We know people with lower levels of education and less economic opportunities are more likely to smoke, less likely to eat healthy diets and more likely to engage in less physical activity. With that in mind, a few years ago, I changed my answer to suggest the most important thing we could do to improve health in the region is improve educational achievement and enhance economic opportunity.

These two factors, of course, go hand-in-hand.

To get a better job, people often need more education. It takes a robust tax base — which results from a strong economy — to support the types of programs schools need to help students succeed. We know that when they occur together — more educational achievement AND more economic opportunities — people’s health and well-being improve. Importantly, we know communities with greater educational achievement and higher income typically have lower smoking rates, lower obesity rates and more physical activity. They are, in short, healthier.

So many of the challenges facing our region persist from one generation to another. A child’s educational achievement often reflects the parents’ level of education. A child born into a poor family is very likely to remain poor for his or her entire life. Parental smoking is one of the factors that predicts a young adult’s decision to start smoking — and the list goes on-and-on.

The inter-generational cycles of poor health, poverty and lack of education are pervasive and well-documented. With this fact in mind, I have come to believe the most important thing we can do to improve health in the region is launch a concerted regional effort to disrupt the inter-generational cycles that limit the lifetime opportunities of so many children in our region.

With the merging of our region’s health systems, and the desire by both states to assure this merger has a long-lasting impact on the health status of the region, we have a remarkable opportunity to truly impact health in the region.

If we pool all of our regional efforts, and combine them with additional support from the states, the federal government as well as from regional and national foundations, and then apply a laser-like focus on disrupting the inter-generational cycles that significantly damage the children of our region, we have a unique and unprecedented opportunity to dramatically impact the health of this region.

This will require more focus on these issues than is currently anticipated.

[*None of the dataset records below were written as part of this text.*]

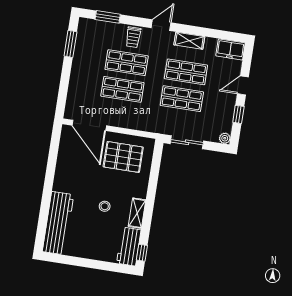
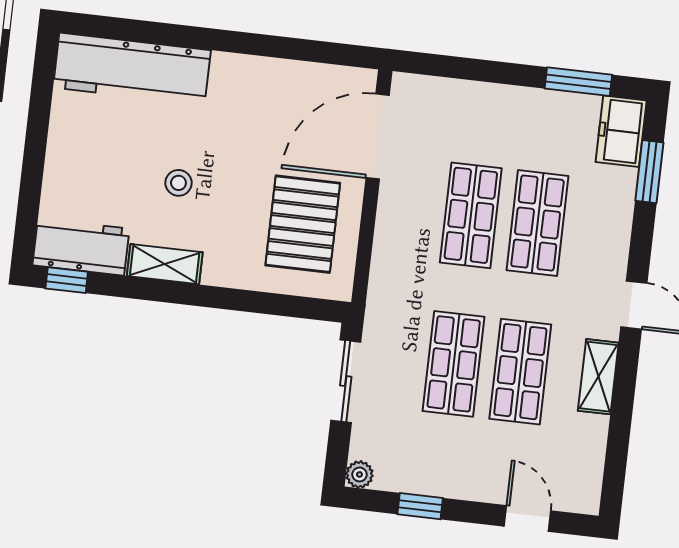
trolley: (133, 37) -> (601, 237), removed
freezer: (231, 49) -> (621, 131), moved
door: (243, 85) -> (527, 518), moved

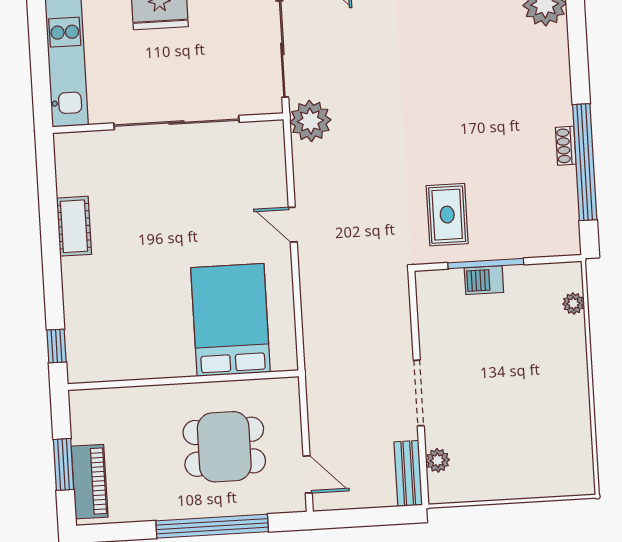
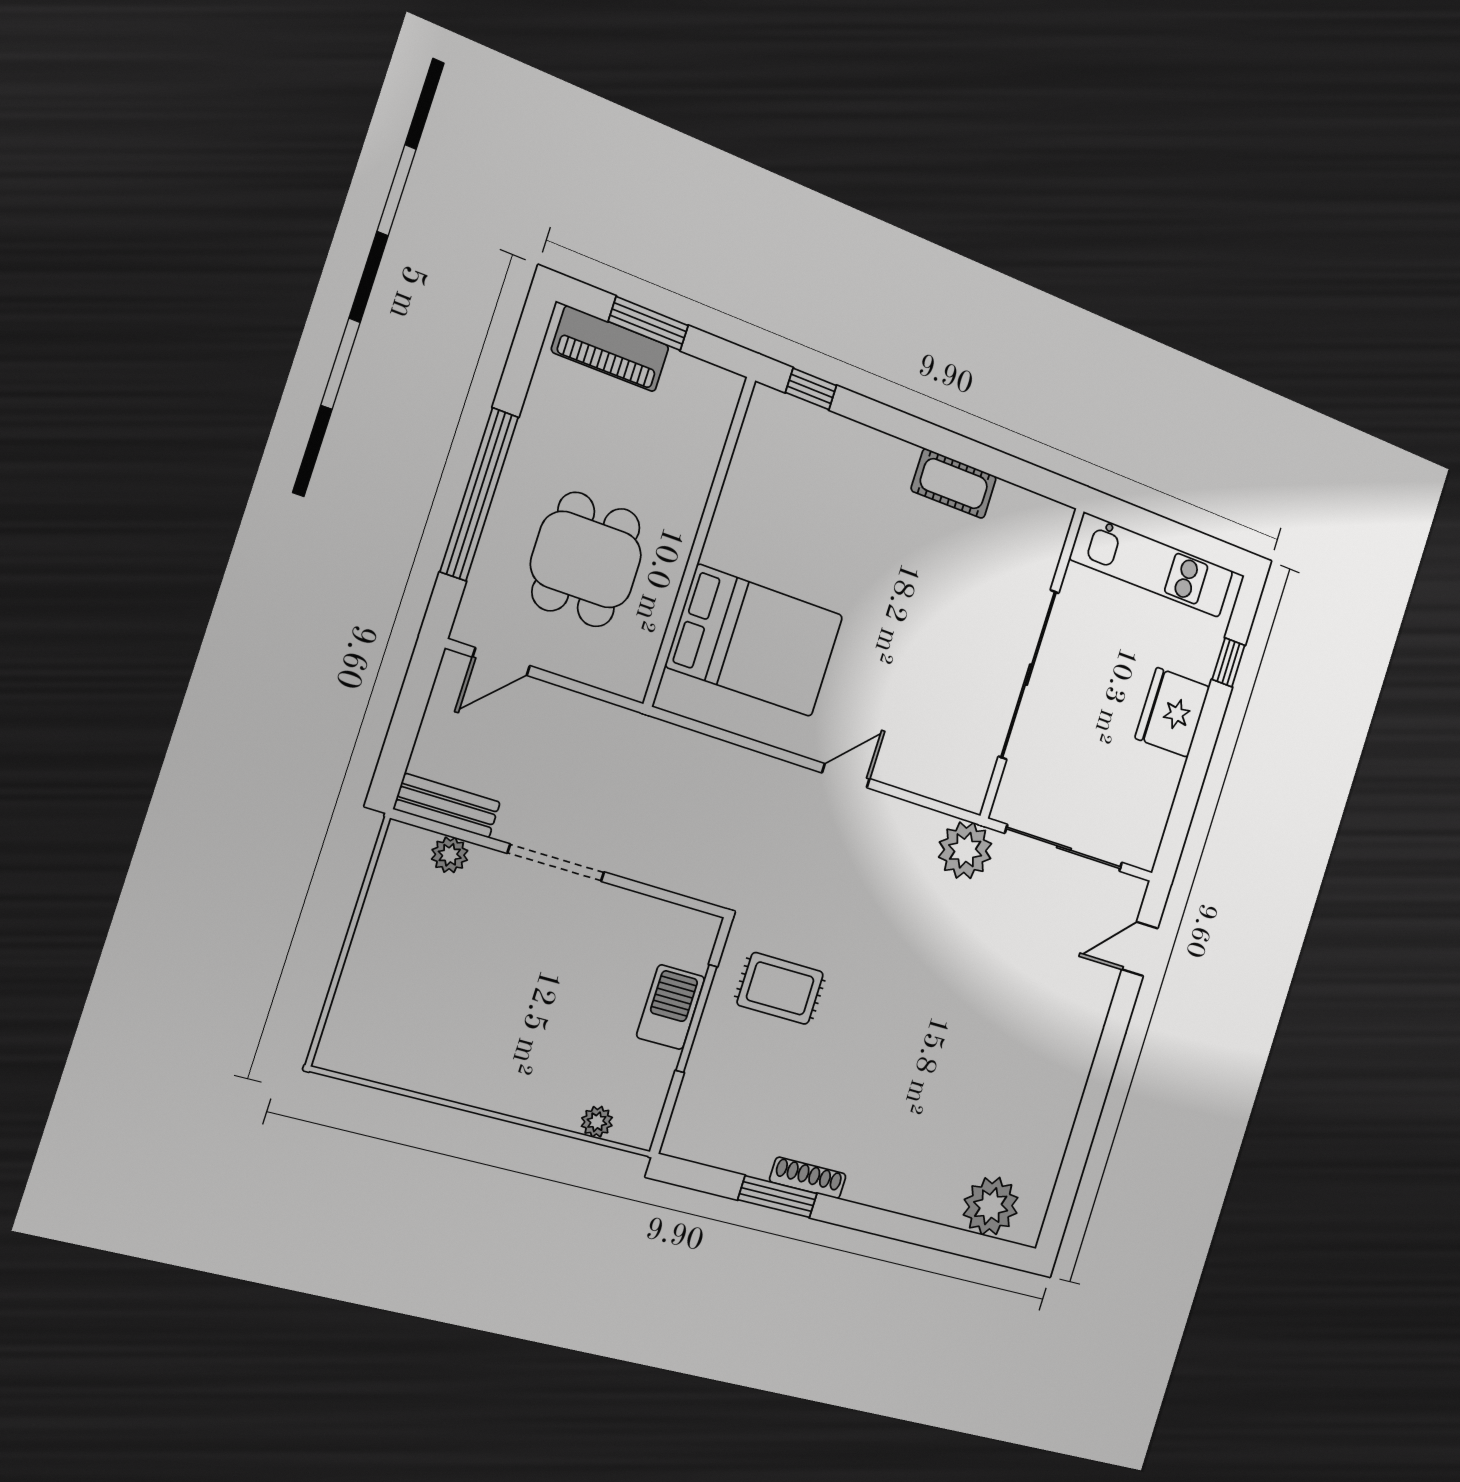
shoe rack: (566, 146) -> (808, 1178), width x1.43
window: (585, 162) -> (778, 1197), width x0.47
barbecue: (484, 280) -> (671, 1007), width x1.38, depth x1.27

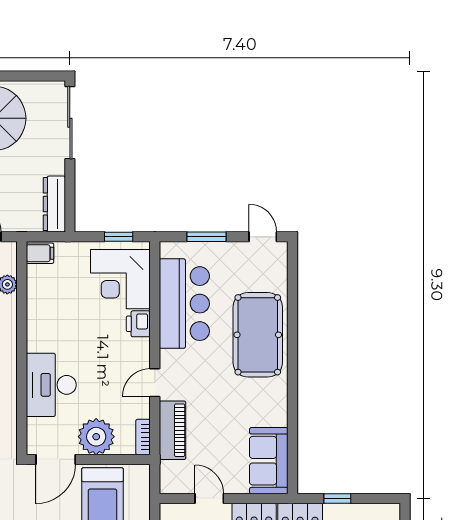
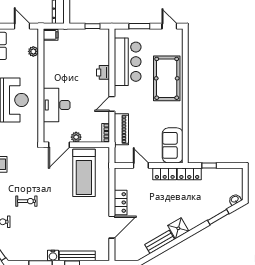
corner desk: (120, 279) -> (94, 49), removed
plant: (96, 437) -> (76, 137), width x0.53, depth x0.53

It will require the many community-service organizations in our region to work together on a small number of high impact priorities and it will require regional businesses to work together toward the common goal of giving every child in this region a better chance at a healthy and productive life.

If all of us work together to assure that, from the time a woman becomes pregnant to the time her child is ready to enter school, both of them have the knowledge, skills and opportunities to live the healthiest, most productive and most rewarding life possible, then we all benefit as our region becomes healthier, richer and more productive.